Ein Extra ist die Emergency SOS Funktion. Wenn die Dashcam einen Unfall registriert, werden automatisch die Rettungsdienste alarmiert, die über die GPS-Koordinaten direkt zum Unfallort geleitet werden. Bevor die Dashcam automatisch den Unfall meldet, gibt es einen Countdown, den man manuell stoppen kann, sollte es sich um eine Fehlauslösung handeln. Ist man zum Beispiel bewusstlos, wird nach dem Countdown automatisch der Rettungsdienst informiert. Emergency SOS kostet 3,99 Euro monatlich, 39,99 Euro für 1 Jahr oder 79,99 Euro für 3 Jahre. Moderne Autos haben solche Funktionen schon von Werk aus mit dabei, Hersteller sind seit März 2018 verpflichtet den sogenannten eCall einzubauen.

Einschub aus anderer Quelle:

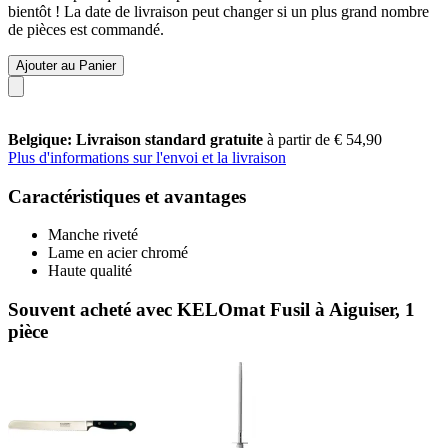
bientôt ! La date de livraison peut changer si un plus grand nombre
de pièces est commandé.
Ajouter au Panier
Belgique: Livraison standard gratuite
à partir de € 54,90
Plus d'informations sur l'envoi et la livraison
Caractéristiques et avantages
Manche riveté
Lame en acier chromé
Haute qualité
Souvent acheté avec KELOmat Fusil à Aiguiser, 1
pièce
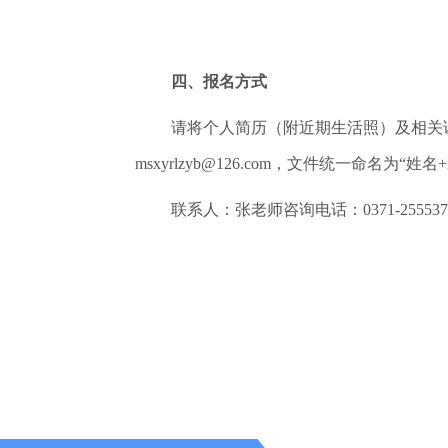
四、报名方式
请将个人简历（附近期生活照）及相关
msxyrlzyb@126.com，文件统一命名为
联系人：张老师咨询电话：0371-255537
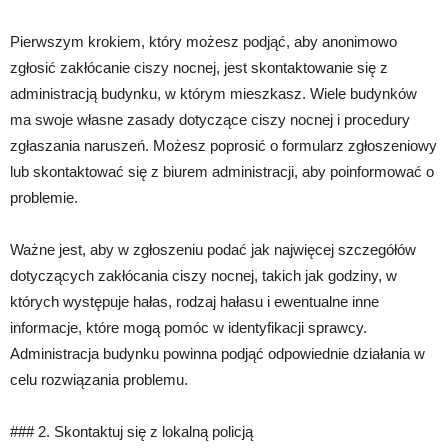
Pierwszym krokiem, który możesz podjąć, aby anonimowo
zgłosić zakłócanie ciszy nocnej, jest skontaktowanie się z
administracją budynku, w którym mieszkasz. Wiele budynków
ma swoje własne zasady dotyczące ciszy nocnej i procedury
zgłaszania naruszeń. Możesz poprosić o formularz zgłoszeniowy
lub skontaktować się z biurem administracji, aby poinformować o
problemie.
Ważne jest, aby w zgłoszeniu podać jak najwięcej szczegółów
dotyczących zakłócania ciszy nocnej, takich jak godziny, w
których występuje hałas, rodzaj hałasu i ewentualne inne
informacje, które mogą pomóc w identyfikacji sprawcy.
Administracja budynku powinna podjąć odpowiednie działania w
celu rozwiązania problemu.
### 2. Skontaktuj się z lokalną policją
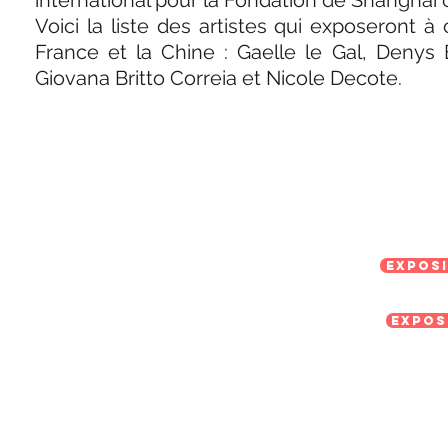
international pour la Fondation de Shangh
Voici la liste des artistes qui exposeront à
France et la Chine : Gaelle le Gal, Denys 
Giovana Britto Correia et Nicole Decote.
Expos
Expos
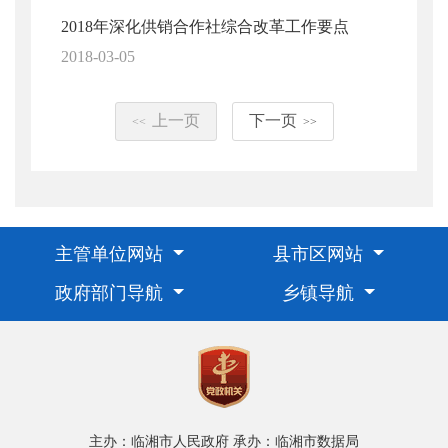
2018年深化供销合作社综合改革工作要点
2018-03-05
上一页
下一页
<<
>>
主管单位网站
县市区网站
政府部门导航
乡镇导航
主办：临湘市人民政府
承办：临湘市数据局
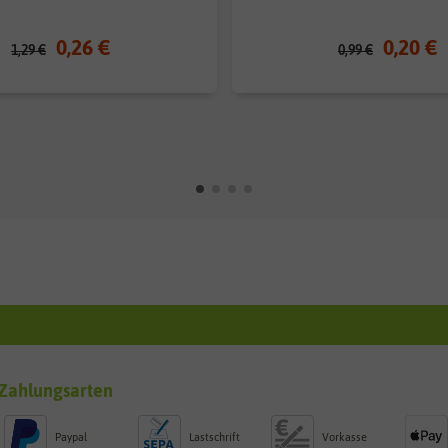
0,26 €
0,20 €
1,29 €
0,99 €
Zahlungsarten
Paypal
Lastschrift
Vorkasse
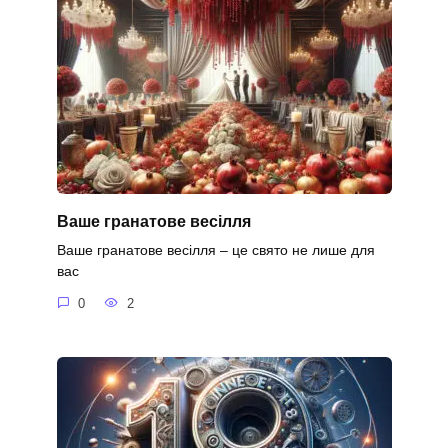
Ваше гранатове весілля
Ваше гранатове весілля – це свято не лише для
вас
0
2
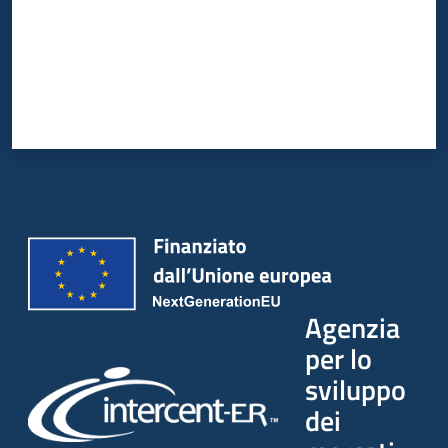
Agenzia
per lo
sviluppo
dei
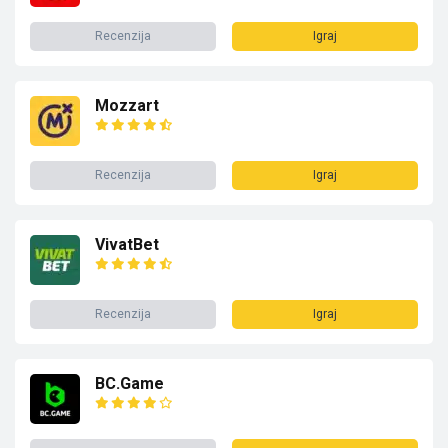
Recenzija
Igraj
Mozzart
Recenzija
Igraj
VivatBet
Recenzija
Igraj
BC.Game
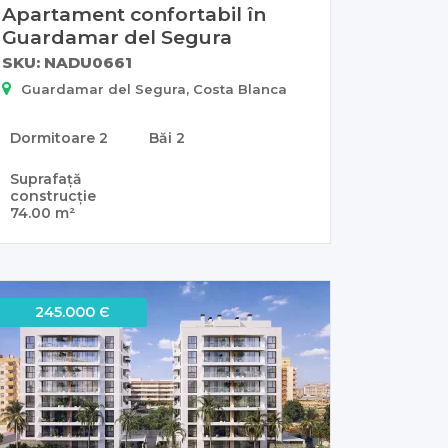
Apartament confortabil în
Guardamar del Segura
SKU: NADU0661
Guardamar del Segura, Costa Blanca
Dormitoare
2
Băi
2
Suprafață
construcție
74.00 m²
245.000 Є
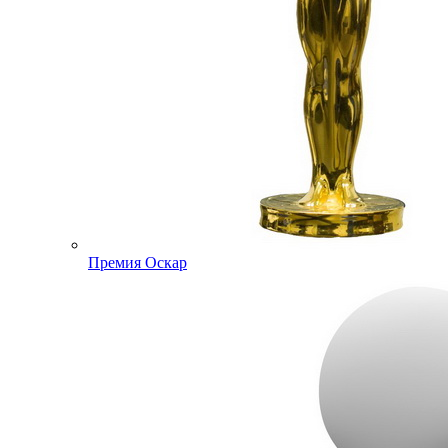
Премия Оскар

Parkmodus gegen Fahrerflucht

Ist der Parkmodus aktiviert und die Kamera beziehungsweise der Beschleunigungssensor erkennt eine Erschütterung, schaltet die Kamera sich automatisch ein (wenn der Akku noch Saft hat) und nimmt ein 3 Minuten langes Videos auf. Hier hat man dann hoffentlich das Kennzeichen gesehen und bleibt letztendlich bei Fahrerflucht nicht auf den Kosten sitzen. In den Einstellungen könnt ihr die Sensitivität festlegen, ich empfehle hier Mittel. Bei Leicht reicht auch schon das Öffnen des Kofferraums aus und die Kamera nimmt auf – das muss nicht sein.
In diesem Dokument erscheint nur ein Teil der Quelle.